WHAT IS NEEDED
Collect every line of the items below that contains the word "range", and copy each one out in full. The match is case-sensitive.

....

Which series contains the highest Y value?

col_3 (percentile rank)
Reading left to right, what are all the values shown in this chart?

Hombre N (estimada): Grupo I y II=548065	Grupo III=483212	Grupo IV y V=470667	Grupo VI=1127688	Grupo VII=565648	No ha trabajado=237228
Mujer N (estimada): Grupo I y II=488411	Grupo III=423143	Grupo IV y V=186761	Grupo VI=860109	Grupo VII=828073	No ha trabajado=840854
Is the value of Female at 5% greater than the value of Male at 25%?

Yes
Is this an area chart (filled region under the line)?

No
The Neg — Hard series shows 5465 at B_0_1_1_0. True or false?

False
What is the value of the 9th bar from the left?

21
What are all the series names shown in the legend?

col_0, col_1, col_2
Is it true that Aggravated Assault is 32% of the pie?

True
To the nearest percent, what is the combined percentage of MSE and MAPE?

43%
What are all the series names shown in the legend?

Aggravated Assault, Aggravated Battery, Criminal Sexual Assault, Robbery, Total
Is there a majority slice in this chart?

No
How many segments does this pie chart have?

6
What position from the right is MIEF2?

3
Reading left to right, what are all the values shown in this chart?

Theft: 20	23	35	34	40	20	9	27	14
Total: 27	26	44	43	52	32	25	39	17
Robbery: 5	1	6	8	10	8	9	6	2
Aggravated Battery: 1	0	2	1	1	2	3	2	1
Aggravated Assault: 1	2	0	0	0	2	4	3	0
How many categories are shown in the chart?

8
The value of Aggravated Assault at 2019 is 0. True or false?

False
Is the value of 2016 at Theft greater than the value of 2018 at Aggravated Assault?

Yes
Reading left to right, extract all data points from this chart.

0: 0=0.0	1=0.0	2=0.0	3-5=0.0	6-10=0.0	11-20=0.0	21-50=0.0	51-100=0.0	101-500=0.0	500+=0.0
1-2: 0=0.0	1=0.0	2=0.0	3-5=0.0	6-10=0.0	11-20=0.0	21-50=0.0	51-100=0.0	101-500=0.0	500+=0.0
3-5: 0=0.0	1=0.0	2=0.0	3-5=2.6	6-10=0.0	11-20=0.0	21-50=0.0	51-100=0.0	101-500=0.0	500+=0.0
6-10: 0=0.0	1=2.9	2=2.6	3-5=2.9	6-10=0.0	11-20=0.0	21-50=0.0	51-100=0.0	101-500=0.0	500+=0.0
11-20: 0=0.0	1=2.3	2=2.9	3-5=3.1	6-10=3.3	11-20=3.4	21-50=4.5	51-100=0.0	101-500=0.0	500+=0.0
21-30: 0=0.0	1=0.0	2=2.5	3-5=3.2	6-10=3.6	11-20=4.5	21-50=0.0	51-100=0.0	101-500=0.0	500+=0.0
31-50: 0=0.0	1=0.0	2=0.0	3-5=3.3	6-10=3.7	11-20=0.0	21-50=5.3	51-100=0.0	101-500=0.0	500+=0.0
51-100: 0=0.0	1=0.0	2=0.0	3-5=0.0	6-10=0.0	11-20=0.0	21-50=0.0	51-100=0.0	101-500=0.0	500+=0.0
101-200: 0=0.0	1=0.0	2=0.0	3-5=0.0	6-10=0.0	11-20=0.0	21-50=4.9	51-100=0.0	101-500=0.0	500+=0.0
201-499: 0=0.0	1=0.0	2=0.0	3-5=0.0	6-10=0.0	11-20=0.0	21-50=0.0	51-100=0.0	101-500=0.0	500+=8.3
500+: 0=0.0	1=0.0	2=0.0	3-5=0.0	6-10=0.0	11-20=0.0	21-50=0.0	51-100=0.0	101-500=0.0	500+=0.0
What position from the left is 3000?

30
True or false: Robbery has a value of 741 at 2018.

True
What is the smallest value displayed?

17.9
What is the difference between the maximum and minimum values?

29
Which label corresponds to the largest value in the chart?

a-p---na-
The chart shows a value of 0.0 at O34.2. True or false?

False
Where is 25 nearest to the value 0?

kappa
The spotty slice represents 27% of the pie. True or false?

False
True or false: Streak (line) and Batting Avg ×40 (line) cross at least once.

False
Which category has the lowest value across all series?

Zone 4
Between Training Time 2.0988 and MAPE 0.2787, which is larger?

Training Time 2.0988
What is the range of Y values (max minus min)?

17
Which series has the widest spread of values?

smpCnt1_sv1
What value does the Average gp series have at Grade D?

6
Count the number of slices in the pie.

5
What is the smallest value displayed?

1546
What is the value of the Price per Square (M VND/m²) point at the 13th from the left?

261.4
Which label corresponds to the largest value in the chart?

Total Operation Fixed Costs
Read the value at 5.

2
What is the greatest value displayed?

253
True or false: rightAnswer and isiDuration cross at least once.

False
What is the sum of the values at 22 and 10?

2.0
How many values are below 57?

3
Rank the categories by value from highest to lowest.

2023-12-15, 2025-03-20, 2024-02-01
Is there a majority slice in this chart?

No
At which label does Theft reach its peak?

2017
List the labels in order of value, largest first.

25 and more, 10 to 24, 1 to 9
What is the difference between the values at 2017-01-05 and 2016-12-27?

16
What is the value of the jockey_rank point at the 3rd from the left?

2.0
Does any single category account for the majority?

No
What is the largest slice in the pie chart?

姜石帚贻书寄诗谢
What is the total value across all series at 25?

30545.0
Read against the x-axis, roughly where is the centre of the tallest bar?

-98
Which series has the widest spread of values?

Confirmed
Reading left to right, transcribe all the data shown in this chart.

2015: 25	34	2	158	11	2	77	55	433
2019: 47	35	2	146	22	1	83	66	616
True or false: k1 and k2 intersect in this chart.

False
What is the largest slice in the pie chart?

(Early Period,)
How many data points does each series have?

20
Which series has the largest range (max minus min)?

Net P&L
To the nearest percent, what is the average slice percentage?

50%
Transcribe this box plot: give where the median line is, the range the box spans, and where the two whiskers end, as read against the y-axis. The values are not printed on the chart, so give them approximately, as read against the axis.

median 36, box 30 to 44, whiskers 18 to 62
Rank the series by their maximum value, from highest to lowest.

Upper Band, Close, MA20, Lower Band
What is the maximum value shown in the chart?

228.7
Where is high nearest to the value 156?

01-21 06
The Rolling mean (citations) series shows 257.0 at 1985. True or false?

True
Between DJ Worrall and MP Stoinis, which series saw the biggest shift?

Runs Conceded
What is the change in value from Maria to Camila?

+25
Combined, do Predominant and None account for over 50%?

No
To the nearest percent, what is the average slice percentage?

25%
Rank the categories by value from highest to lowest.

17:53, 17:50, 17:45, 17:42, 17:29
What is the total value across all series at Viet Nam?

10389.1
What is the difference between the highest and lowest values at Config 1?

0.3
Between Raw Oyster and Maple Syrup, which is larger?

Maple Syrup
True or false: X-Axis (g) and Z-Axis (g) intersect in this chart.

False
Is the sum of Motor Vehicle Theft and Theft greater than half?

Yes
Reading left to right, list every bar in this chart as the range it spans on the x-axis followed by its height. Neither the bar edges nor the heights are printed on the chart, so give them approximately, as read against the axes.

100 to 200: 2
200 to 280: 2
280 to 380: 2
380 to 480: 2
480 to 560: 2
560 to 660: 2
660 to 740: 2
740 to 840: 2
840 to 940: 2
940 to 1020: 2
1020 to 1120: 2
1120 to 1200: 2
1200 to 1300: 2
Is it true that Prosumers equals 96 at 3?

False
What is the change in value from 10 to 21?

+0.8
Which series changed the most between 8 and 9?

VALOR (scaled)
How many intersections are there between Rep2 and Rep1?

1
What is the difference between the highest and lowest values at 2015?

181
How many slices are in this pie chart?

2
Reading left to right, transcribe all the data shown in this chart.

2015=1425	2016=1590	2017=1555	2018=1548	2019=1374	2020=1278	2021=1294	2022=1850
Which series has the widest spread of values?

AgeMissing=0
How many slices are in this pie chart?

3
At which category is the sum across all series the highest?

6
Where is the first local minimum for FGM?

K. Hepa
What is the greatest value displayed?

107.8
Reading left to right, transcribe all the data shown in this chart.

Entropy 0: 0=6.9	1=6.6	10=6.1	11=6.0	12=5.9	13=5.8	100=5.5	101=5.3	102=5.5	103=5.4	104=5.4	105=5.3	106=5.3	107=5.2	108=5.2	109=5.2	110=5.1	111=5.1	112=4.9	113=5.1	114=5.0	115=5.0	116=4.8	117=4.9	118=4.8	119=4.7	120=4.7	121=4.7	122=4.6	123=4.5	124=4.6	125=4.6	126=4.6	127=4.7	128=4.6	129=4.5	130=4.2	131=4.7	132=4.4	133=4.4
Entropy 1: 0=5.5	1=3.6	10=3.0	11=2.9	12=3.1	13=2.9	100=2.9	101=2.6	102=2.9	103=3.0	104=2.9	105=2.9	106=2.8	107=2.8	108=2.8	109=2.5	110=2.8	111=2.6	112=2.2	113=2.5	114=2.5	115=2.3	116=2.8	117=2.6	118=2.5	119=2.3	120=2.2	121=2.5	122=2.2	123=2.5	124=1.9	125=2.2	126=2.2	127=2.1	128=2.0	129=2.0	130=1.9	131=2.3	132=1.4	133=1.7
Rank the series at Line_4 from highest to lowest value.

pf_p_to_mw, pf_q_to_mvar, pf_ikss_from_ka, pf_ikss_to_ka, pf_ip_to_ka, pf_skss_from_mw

....

RESULT OF THIS TASK
What is the range of Y values (max minus min)?
Which series has the largest range (max minus min)?
Transcribe this box plot: give where the median line is, the range the box spans, and where the two whiskers end, as read against the y-axis. The values are not printed on the chart, so give them approximately, as read against the axis.
Reading left to right, list every bar in this chart as the range it spans on the x-axis followed by its height. Neither the bar edges nor the heights are printed on the chart, so give them approximately, as read against the axes.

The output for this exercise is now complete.